Esos familiares que a mediados de febrero estremecieron con el brutal crimen de Aquino, quien falleció tras haber ingerido refrigerante (etilenglicol), ahora debieron afrontar otra nueva causa: el supuesto asesinado de Elías Aquino (9), quien posiblemente haya muerto por consumido el mismo producto.
Esta es la principal hipótesis de la fiscal Claudia Ríos, quien tras reunir una serie de nuevas pruebas, hoy acusó formalmente a Oviedo por el asesinato del niño.
Mientras esto ocurría, en la fiscalía de homicidios se hicieron presentes algunos familiares del menor, entre ellos, su abuela, Lorena, quien no pudo ocultar la angustia y estupor que le generó la noticia.
"Que le den los años de cárcel que le tengan que dar, pero estando en la cárcel no se paga la vida de un niño. No lo vamos a tener más a él", explicó Lorena.
Luego agregó: "Tengo ganas de pegarle, porque lo que hizo ella no se puede hacer. Ella misma tiene dos hijos. Lo habrá hecho por celos, no lo sé. Un niño no le hace mal a nadie".
Lorena afirmó que "confía en la justicia" y aseguró "sentirse apoyada por la fiscal". Al mismo tiempo, calificó de mentira la versión que Rolando Aquino pasaba por una depresión cuando fue envenenado por la acusada.
"Son todas mentiras. No sé por qué se dijo eso. Él tenía una vida activa, iba a todos lados", resumió.
Las pruebas
La fiscal Ríos, tras detectar el caso de Aquino, inició una exhaustiva investigación contra Oviedo.
Al confirmarse que el hombre había fallecido por consumir un refrigerante, la magistrada puso la lupa en la muerte del hijo de la víctima, de 9 años y quien había muerto en el 2019, al parecer "por una falla multiorgánica", según rezaba el acta de defunción.
Las sospechas se incrementaron luego de que varios allegados a la familia mostraron sus dudas en la muerte del pequeño y algunos hasta hicieron saber sus sospechas por el accionar de Oviedo.

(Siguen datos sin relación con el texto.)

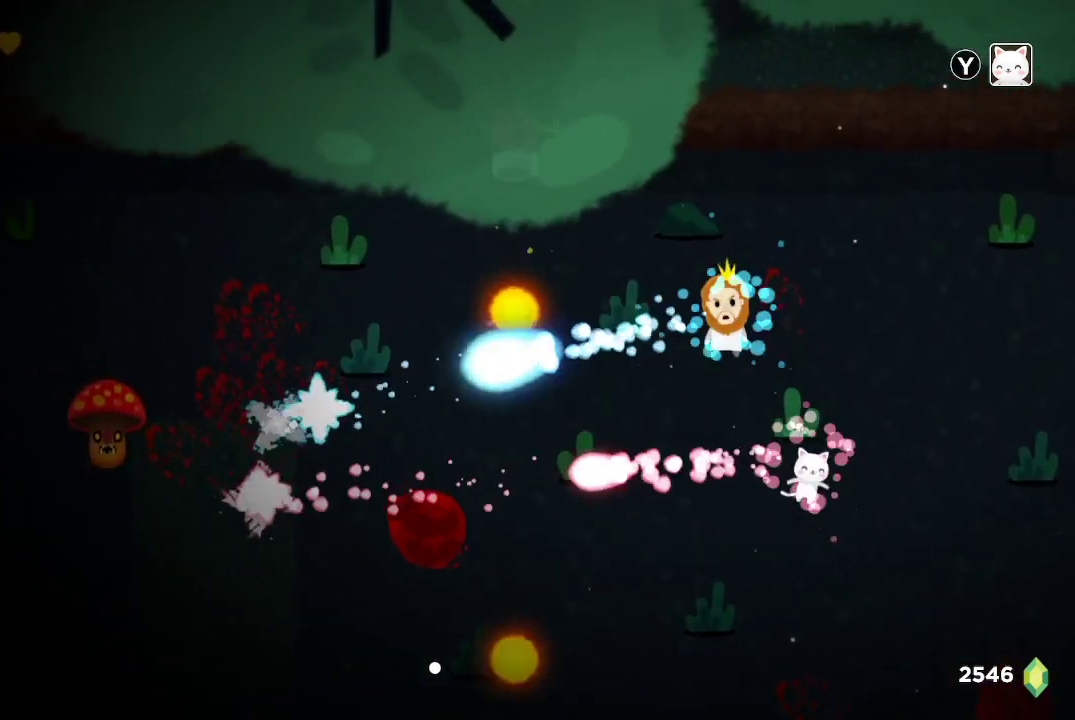
{"buttons": ["R2"], "left_stick": "center", "right_stick": "left", "events": [[233, "left_stick", "up-left"], [333, "left_stick", "center"]]}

Entonces Rios extendió el análisis del teléfono de la víctima y sus aparatos tecnológicos hasta la época de la muerte del pequeño. Y ahí surgieron las pruebas.

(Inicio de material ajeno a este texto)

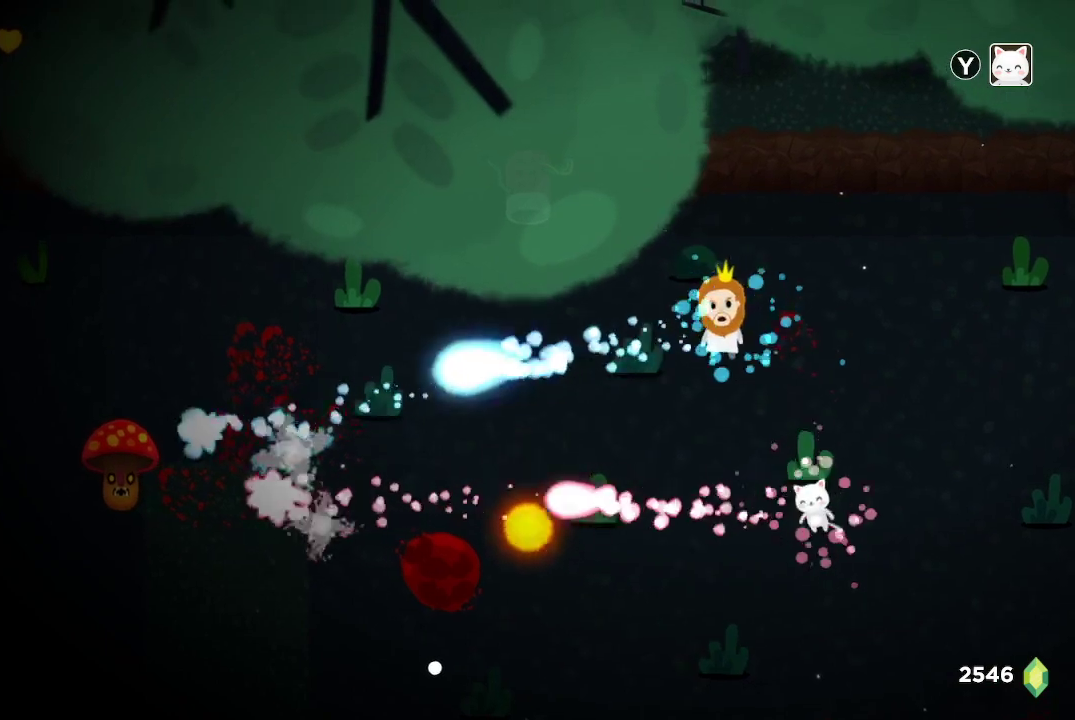
{"buttons": ["R2"], "left_stick": "center", "right_stick": "left", "events": []}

Cuatro días antes de que el niño falleciera, Oviedo también había realizado búsquedas en Google sobre "el veneno más letal" y "cómo envenenar a una persona", algo similar a lo ocurrido con su pareja.
Esto provocó que se ordenaran otras pericias y los informes que recibió la fiscal terminaron de complicar a la mujer, quien ahora afronta una causa por dos asesinatos por envenenamiento.